A number of major lenders have increased the cost of a mortgage for new borrowers in recent days.
Brokers suggest that the increased activity is likely to be followed by an "ebb and flow" in the mortgage market in the first half of 2012.
Lenders are concerned about the cost of funds to lend in the current climate.
Uncertainty in the eurozone means that they do not want to overstretch themselves with lending, when there is a chance that accessing funds could become more expensive.
In recent days, some of the major lenders have increased their mortgage rates by up to 0.3 percentage points.

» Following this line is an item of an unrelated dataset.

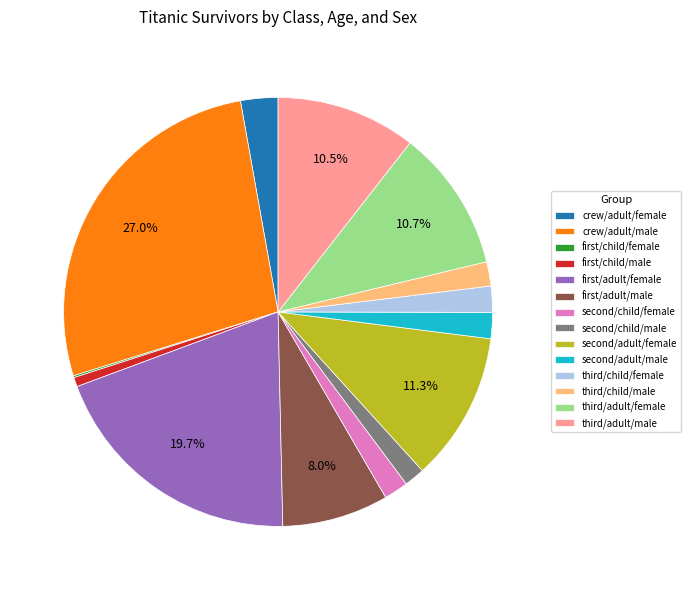

To the nearest percent, what is the average slice percentage?

7%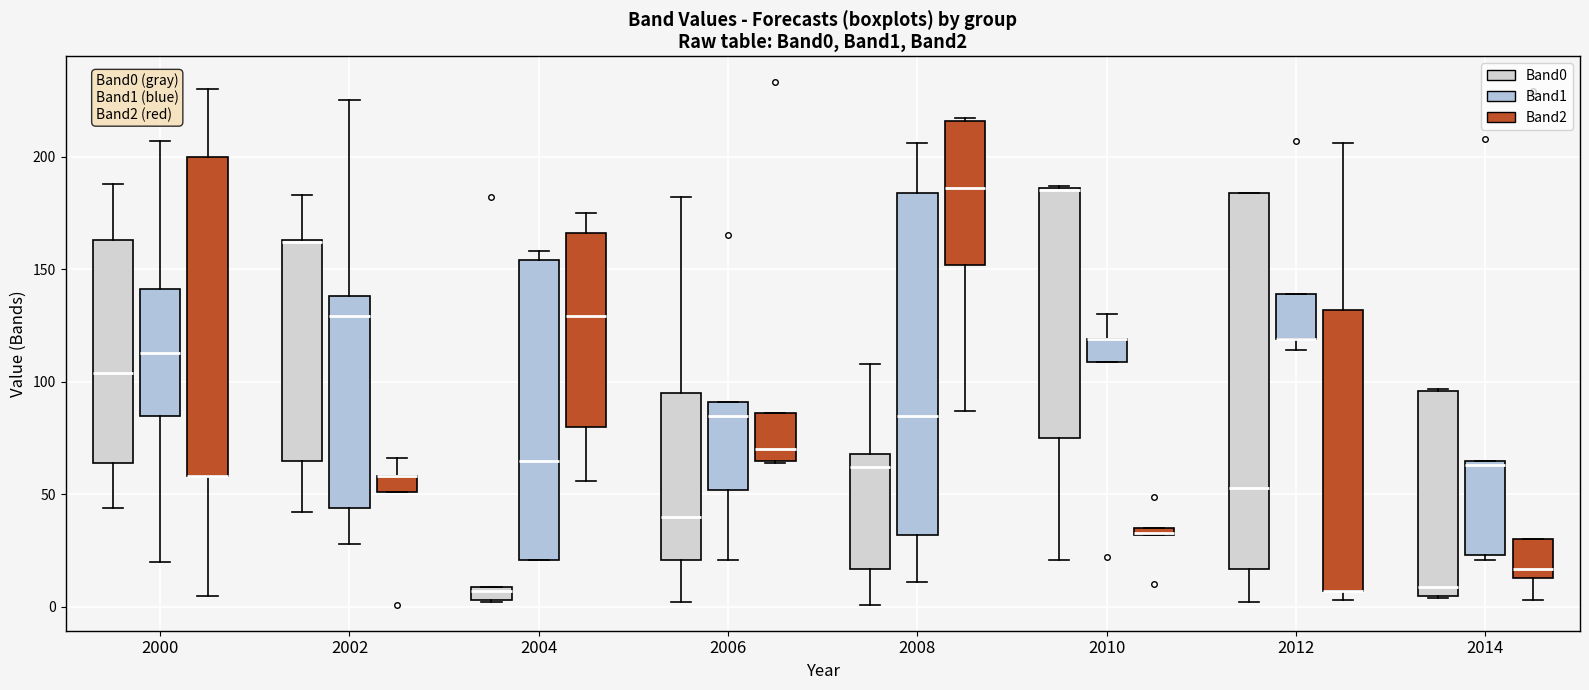

Where does the median line of the box for 2012 (Band0) sit on the y-axis? The values are not printed on the chart, so give them approximately, as read against the axis.

55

Others have changed the loan-to-value bands, so borrowers might not always get a cheaper deal by offering a larger deposit.
"It really does pay to shop around at the moment if you are looking for a mortgage as some lenders are much more expensive than others," said Aaron Strutt, of Trinity Financial.
Lenders tend to move as a herd, as they do not wish to be inundated with mortgage applications if they suddenly become cheaper than their rivals.
Andrew Montlake, of mortgage broker Coreco, said: "We are going to see a period in which the Bank rate remains stable, so lenders will manage the business they want by increasing or decreasing their rates."
A few lenders have reduced mortgage rates for new borrowers in recent days.
He predicted that this volatility would continue for the first half of the year at least, until there was a clearer picture in the eurozone crisis.
Long-term costs for lenders have risen, he said, owing to uncertainty as a result of the crisis.